JOB:
Line by line, print the records exactly, and keep images out of the copy.
+++ SUPPLIED RECORDS +++
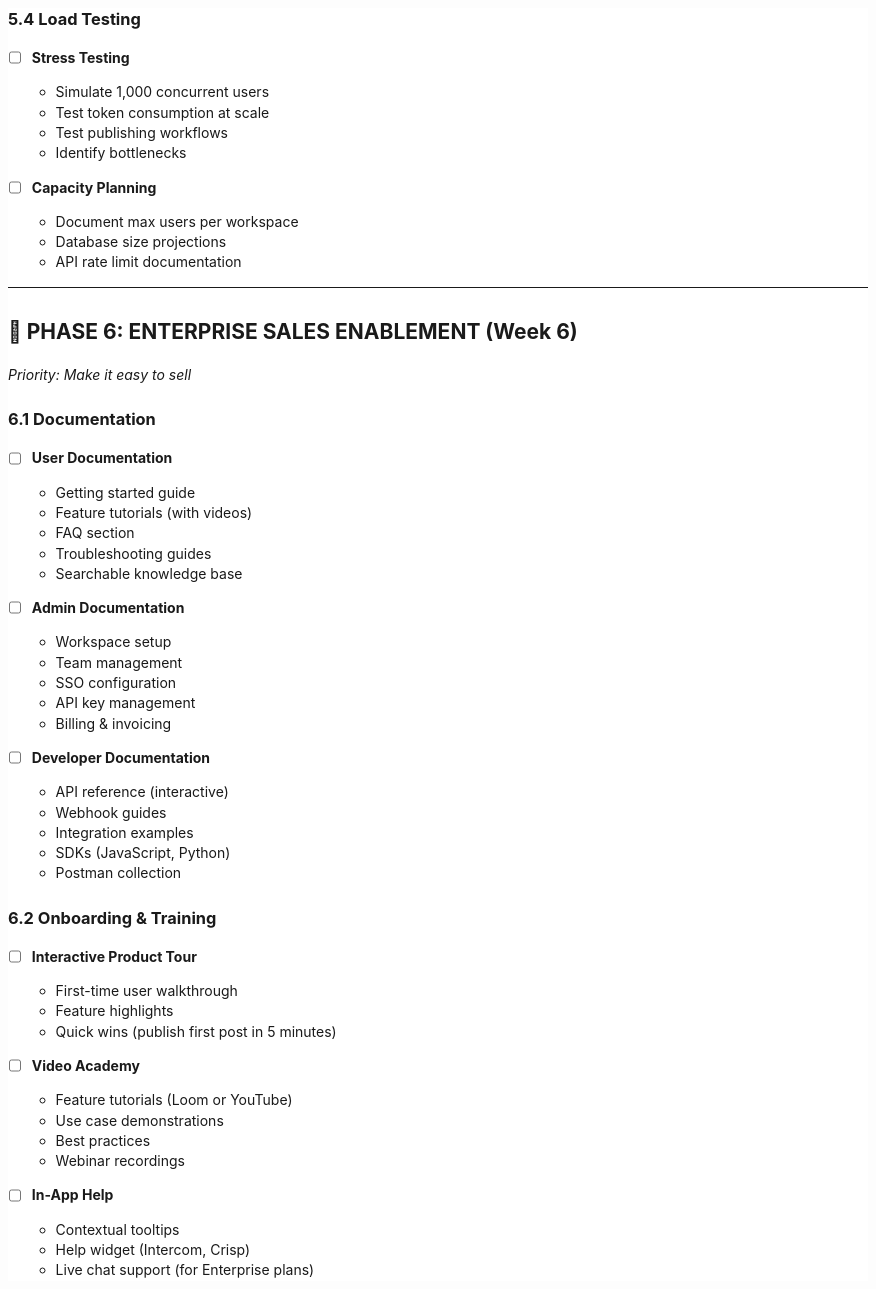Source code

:### 5.4 Load Testing
- [ ] **Stress Testing**
  - Simulate 1,000 concurrent users
  - Test token consumption at scale
  - Test publishing workflows
  - Identify bottlenecks
  
- [ ] **Capacity Planning**
  - Document max users per workspace
  - Database size projections
  - API rate limit documentation

---

## 💼 **PHASE 6: ENTERPRISE SALES ENABLEMENT (Week 6)**
*Priority: Make it easy to sell*

### 6.1 Documentation
- [ ] **User Documentation**
  - Getting started guide
  - Feature tutorials (with videos)
  - FAQ section
  - Troubleshooting guides
  - Searchable knowledge base
  
- [ ] **Admin Documentation**
  - Workspace setup
  - Team management
  - SSO configuration
  - API key management
  - Billing & invoicing
  
- [ ] **Developer Documentation**
  - API reference (interactive)
  - Webhook guides
  - Integration examples
  - SDKs (JavaScript, Python)
  - Postman collection

### 6.2 Onboarding & Training
- [ ] **Interactive Product Tour**
  - First-time user walkthrough
  - Feature highlights
  - Quick wins (publish first post in 5 minutes)
  
- [ ] **Video Academy**
  - Feature tutorials (Loom or YouTube)
  - Use case demonstrations
  - Best practices
  - Webinar recordings
  
- [ ] **In-App Help**
  - Contextual tooltips
  - Help widget (Intercom, Crisp)
  - Live chat support (for Enterprise plans)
+++
RESULT FOR THIS EXERCISE:
Source code

:### 5.4 Load Testing
- [ ] **Stress Testing**
  - Simulate 1,000 concurrent users
  - Test token consumption at scale
  - Test publishing workflows
  - Identify bottlenecks
  
- [ ] **Capacity Planning**
  - Document max users per workspace
  - Database size projections
  - API rate limit documentation

---

## 💼 **PHASE 6: ENTERPRISE SALES ENABLEMENT (Week 6)**
*Priority: Make it easy to sell*

### 6.1 Documentation
- [ ] **User Documentation**
  - Getting started guide
  - Feature tutorials (with videos)
  - FAQ section
  - Troubleshooting guides
  - Searchable knowledge base
  
- [ ] **Admin Documentation**
  - Workspace setup
  - Team management
  - SSO configuration
  - API key management
  - Billing & invoicing
  
- [ ] **Developer Documentation**
  - API reference (interactive)
  - Webhook guides
  - Integration examples
  - SDKs (JavaScript, Python)
  - Postman collection

### 6.2 Onboarding & Training
- [ ] **Interactive Product Tour**
  - First-time user walkthrough
  - Feature highlights
  - Quick wins (publish first post in 5 minutes)
  
- [ ] **Video Academy**
  - Feature tutorials (Loom or YouTube)
  - Use case demonstrations
  - Best practices
  - Webinar recordings
  
- [ ] **In-App Help**
  - Contextual tooltips
  - Help widget (Intercom, Crisp)
  - Live chat support (for Enterprise plans)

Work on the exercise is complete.